Turkey – Lives In Transition
Turkey is not only divided as a country between the western and eastern cultures, but a rift goes right through the middle of it because of its rapid, and uneven, development to become an industrial nation. Continued economic growth of nearly 8% means that centres of industry and trade are developing a break-neck speed, while time, and progress, stand still in rural communities. The consequences of this transition are most visible in its economic and geographical form: young Turks leaving their villages to take on one of the many available jobs in the city while the government is frantically trying to keep up with this economic migration by building colossal housing estates that can accommodate hundres of thousands. However, Turkey’s transition goes far beyond the visible – the whole Turkish way of life is under attack. Religion and tradition are crumbling, women are discovering their rights and finding their voice, busy bazaars are being replaced by glass-and-concrete shopping malls.
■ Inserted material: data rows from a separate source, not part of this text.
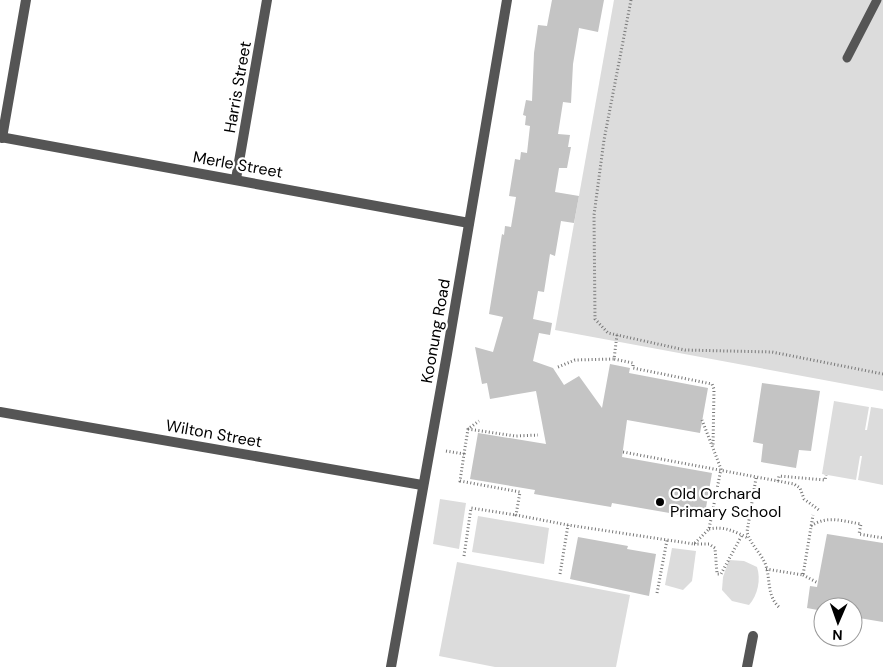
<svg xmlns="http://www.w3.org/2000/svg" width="883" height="667" viewBox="0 0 883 667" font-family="'DM Sans',sans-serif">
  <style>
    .green { fill: #dcdcdc }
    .building { fill: #c4c4c4 }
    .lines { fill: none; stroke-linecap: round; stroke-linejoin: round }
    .path { stroke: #777; stroke-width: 3; stroke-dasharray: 1 2.5; stroke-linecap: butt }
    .service { stroke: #555; stroke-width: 9 }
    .minor { stroke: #555; stroke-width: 10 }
    .tertiary { stroke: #555; stroke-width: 10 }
    .poi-dot { fill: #000; stroke: #fff; stroke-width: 2 }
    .labels { text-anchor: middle; stroke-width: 4.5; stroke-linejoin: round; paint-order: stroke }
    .street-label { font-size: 16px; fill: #000; stroke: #fff }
    .poi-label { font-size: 16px; fill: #000; stroke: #fff; text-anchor: start }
  </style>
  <rect width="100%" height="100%" fill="#fff"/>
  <g class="green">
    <polygon points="614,0 883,0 883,391 555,330"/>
    <polygon points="834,401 869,407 865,430 867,430 871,407 883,409 883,485 858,480 862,456 860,456 856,480 822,474"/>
    <polygon points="440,499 466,503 459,549 433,544"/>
    <polygon points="478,516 549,528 544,564 472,552"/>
    <polygon points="672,548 696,551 692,581 683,590 665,585"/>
    <path d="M729,560L744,561L757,567C761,579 758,595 749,605L732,601L722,590L723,577Z"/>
    <polygon points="457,562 630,595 616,667 495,667 439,656"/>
  </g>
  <g class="building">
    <polygon points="552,0 604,0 598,32 579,28 573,64 571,103 563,102 558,134 570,135 568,147 571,147 567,168 559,168 555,192 579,196 574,223 561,221 555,256 550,254 544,292 538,291 533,319 552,323 550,335 539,333 533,361 553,368 564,385 579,376 602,408 610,364 630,368 629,373 708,388 700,433 627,420 622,457 712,473 704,519 612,503 611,507 534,494 535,490 470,479 478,433 546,444 536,391 490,399 487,383 482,384 475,347 493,352 503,317 489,314 502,234 504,235 505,226 511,227 516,197 509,196 515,159 520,160 521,152 527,153 530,126 525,125 526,116 523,115 526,100 532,101 534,53 538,25 547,26"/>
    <polygon points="762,383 820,391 811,451 799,450 796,468 761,462 763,444 753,442"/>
    <polygon points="827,534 883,543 883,622 853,617 853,607 823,607 823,611 807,608 810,586 817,587"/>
    <polygon points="578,537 628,546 627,549 656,554 649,596 570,579"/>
  </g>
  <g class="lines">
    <g class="path">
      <polyline points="631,0 604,140 594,215 595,319 608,333 685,350 772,352 883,374"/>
      <polyline points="617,335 614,359 633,363 633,368 712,384 714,389 713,447"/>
      <polyline points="558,367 575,360 614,359"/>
      <polyline points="468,429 515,436 538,435"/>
      <polyline points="446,451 464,454 460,481 520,492 516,515 568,525 694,544 709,529 721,469 702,420"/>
      <polyline points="623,452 794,484 800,488 804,499 819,510"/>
      <polyline points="464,454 468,429 479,421"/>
      <path d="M756,478L747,532C750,544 760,552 765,563C771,578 766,596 780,608"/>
      <polyline points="778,481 779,476 825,480 826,475"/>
      <path d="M811,526C827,515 842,521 861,524L859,534L883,538"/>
      <path d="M709,529C724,526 734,531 748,538"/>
      <polyline points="694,544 709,544 715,548 717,574 721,574 742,535"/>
      <polyline points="464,556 471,508 516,515"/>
      <polyline points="766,569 803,575 813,515"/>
      <polyline points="560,574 568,525"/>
      <polyline points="803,575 818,583"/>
      <polyline points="657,593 667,540"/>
    </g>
    <polyline class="service" points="847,58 877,0"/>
    <g class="minor">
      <polyline points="0,137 469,223"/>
      <polyline points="2,138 26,0"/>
      <polyline points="236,179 267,0"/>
      <polyline points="0,412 422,485"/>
      <polyline points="747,667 753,636"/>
    </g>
    <polyline class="tertiary" points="391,667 447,354 507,0"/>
  </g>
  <circle class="poi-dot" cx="660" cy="502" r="5"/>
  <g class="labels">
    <g class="street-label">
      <text transform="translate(237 87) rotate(-80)" y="6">Harris Street</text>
      <text transform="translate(238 164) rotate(10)" y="6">Merle Street</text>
      <text transform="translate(435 331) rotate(-80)" y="6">Koonung Road</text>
      <text transform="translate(214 433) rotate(10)" y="6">Wilton Street</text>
    </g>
    <g class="poi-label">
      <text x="670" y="499">Old Orchard<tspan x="670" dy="18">Primary School</tspan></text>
    </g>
  </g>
  <g transform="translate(838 622) rotate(182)"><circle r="24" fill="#ffffff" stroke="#999999"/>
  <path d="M0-4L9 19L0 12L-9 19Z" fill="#000000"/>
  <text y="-8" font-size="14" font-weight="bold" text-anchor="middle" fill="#000000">N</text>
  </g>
</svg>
In the streets of Istanbul, homosexuality is starting to make first public appearances.
Life is good among the super rich Istanbullus who display their newly-found wealth willingly. Money is no object for many Turks in the overpriced shopping malls of Taksim. The mix of traditionalism and unbridled consumerism suggests a comparison with Beirut. After a hard day of shopping, dinner is served at one of the suave and lavish eateries while male belly dancers wiggle their bodies between tables.